US consumer confidence fell to a 10-month low in October. The index posted a 73.2 reading this month vs. economists’ consensus forecast of 75.0. Just to give some perspective, the post-recession high and low for the index are 85 and 56, respectively. So the level of consumer confidence is not nearly as low as it was during Debt Ceiling Fight I back in 2011, but the most recent wrangling in Washington has clearly impacted the economic outlook. It seems painfully clear that political uncertainty is going to—at least temporarily—hold back the momentum of the economic recovery.  

Thankfully, the market is focusing on earnings season, which is turning out pretty well.
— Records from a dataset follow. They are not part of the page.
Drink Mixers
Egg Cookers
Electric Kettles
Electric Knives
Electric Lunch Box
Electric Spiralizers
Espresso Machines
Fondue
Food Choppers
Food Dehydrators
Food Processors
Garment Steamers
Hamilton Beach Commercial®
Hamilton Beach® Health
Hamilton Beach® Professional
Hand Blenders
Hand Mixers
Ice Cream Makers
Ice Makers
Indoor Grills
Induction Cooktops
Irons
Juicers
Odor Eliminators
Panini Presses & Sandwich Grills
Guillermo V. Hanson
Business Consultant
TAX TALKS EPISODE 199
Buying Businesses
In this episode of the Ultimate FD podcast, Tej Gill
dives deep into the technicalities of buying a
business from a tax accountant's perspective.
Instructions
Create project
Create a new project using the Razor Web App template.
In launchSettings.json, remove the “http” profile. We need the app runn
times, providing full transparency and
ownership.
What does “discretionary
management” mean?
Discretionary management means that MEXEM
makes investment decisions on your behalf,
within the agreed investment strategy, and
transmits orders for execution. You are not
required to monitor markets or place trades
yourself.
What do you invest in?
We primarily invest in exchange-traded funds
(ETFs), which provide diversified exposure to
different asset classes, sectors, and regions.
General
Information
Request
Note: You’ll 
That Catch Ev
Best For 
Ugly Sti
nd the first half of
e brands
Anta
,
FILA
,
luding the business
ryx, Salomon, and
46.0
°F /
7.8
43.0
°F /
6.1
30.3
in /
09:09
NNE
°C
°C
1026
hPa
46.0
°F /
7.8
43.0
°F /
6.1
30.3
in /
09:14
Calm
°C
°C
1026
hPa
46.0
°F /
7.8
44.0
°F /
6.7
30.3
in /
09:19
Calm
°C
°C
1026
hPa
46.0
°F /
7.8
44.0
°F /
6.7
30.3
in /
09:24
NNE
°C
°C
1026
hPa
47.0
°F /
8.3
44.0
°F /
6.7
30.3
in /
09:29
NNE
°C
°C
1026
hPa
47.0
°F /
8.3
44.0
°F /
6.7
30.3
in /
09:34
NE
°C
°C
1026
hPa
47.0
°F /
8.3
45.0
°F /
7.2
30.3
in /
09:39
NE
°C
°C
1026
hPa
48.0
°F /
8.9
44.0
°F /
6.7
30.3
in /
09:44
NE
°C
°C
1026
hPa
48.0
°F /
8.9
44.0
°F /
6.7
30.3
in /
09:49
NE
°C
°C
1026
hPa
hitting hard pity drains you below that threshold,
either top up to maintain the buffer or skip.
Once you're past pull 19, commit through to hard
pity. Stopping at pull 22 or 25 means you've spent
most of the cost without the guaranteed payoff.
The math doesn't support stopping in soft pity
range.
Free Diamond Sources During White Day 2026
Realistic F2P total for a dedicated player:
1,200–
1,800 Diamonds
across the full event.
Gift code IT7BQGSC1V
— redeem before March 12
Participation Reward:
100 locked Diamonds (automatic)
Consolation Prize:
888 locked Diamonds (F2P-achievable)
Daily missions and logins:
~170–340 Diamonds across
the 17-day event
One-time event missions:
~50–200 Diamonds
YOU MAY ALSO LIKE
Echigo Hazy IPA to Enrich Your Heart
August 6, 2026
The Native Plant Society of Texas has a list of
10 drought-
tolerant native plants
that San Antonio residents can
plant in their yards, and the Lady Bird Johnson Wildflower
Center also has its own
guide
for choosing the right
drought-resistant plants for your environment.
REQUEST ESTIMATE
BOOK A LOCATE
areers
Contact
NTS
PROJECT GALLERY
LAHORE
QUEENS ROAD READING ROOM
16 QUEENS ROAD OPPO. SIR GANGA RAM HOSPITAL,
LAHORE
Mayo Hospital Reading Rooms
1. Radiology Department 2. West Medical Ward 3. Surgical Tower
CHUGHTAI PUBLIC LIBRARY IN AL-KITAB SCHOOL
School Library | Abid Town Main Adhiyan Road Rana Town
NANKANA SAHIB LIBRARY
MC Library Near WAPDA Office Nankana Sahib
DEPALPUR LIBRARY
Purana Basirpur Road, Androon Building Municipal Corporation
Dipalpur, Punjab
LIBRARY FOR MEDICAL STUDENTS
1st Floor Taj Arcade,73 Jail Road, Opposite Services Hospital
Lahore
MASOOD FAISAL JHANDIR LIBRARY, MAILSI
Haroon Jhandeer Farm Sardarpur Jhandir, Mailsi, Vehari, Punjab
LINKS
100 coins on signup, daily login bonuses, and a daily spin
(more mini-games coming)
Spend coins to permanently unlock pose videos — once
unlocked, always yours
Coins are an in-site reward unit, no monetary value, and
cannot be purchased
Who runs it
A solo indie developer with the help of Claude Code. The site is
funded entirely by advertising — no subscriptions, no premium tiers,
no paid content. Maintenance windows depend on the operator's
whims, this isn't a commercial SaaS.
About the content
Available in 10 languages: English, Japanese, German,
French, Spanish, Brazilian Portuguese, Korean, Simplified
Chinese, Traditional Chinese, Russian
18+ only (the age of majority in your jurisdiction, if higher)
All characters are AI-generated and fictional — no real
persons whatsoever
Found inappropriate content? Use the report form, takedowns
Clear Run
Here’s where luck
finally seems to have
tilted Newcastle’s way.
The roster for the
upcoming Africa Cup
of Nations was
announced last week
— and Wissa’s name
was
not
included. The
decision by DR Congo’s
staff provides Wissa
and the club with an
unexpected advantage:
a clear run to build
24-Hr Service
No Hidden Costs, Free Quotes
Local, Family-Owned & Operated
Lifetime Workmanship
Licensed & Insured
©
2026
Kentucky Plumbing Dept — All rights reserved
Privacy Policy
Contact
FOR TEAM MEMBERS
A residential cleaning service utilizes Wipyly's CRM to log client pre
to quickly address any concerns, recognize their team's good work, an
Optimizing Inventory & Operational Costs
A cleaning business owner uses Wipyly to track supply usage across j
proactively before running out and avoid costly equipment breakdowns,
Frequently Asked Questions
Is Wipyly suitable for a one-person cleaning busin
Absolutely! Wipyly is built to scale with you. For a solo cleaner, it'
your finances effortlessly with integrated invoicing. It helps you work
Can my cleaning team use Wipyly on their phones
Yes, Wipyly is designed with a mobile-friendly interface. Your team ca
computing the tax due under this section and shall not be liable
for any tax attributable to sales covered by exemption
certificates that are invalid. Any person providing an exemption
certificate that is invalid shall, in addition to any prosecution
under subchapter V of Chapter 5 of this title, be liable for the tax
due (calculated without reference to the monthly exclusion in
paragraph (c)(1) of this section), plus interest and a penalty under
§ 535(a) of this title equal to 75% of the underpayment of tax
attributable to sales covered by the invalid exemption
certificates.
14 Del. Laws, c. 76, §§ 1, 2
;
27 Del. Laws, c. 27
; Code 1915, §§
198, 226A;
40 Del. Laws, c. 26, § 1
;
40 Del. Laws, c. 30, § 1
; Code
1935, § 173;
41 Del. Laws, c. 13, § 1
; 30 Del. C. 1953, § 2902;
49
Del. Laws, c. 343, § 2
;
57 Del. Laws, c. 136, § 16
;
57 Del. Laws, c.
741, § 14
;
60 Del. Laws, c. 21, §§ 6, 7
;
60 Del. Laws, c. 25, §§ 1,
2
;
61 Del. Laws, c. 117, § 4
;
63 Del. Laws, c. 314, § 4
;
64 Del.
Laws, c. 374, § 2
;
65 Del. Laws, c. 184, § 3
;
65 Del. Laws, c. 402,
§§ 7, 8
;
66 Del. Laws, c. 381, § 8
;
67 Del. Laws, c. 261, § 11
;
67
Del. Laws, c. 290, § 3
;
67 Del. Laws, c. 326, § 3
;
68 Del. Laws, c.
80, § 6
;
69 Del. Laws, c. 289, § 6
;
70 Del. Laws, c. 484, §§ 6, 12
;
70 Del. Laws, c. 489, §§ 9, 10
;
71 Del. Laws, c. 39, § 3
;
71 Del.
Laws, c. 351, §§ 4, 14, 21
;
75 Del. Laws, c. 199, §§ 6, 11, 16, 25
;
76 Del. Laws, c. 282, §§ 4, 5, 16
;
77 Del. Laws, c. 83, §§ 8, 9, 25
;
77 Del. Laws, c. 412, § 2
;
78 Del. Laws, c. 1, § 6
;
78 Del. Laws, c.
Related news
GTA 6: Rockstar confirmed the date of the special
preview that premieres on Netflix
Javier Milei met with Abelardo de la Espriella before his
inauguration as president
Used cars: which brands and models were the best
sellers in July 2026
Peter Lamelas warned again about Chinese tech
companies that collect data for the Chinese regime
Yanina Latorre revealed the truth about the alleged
Amazon and Microsoft just reported very solid quarterly results, and that’s what is driving the tech sector this morning.  About half of the companies in the S&P 500 Index have reported, and 76% of those have beaten Wall Street analysts’ earnings forecasts. Companies within basic material, tech, consumer discretion and healthcare sectors are faring especially well vs. expectations. It looks like overall corporate earnings growth for the third quarter will be close to 7% vs. the roughly 5% analysts were expecting. And now you see why stocks continue to advance.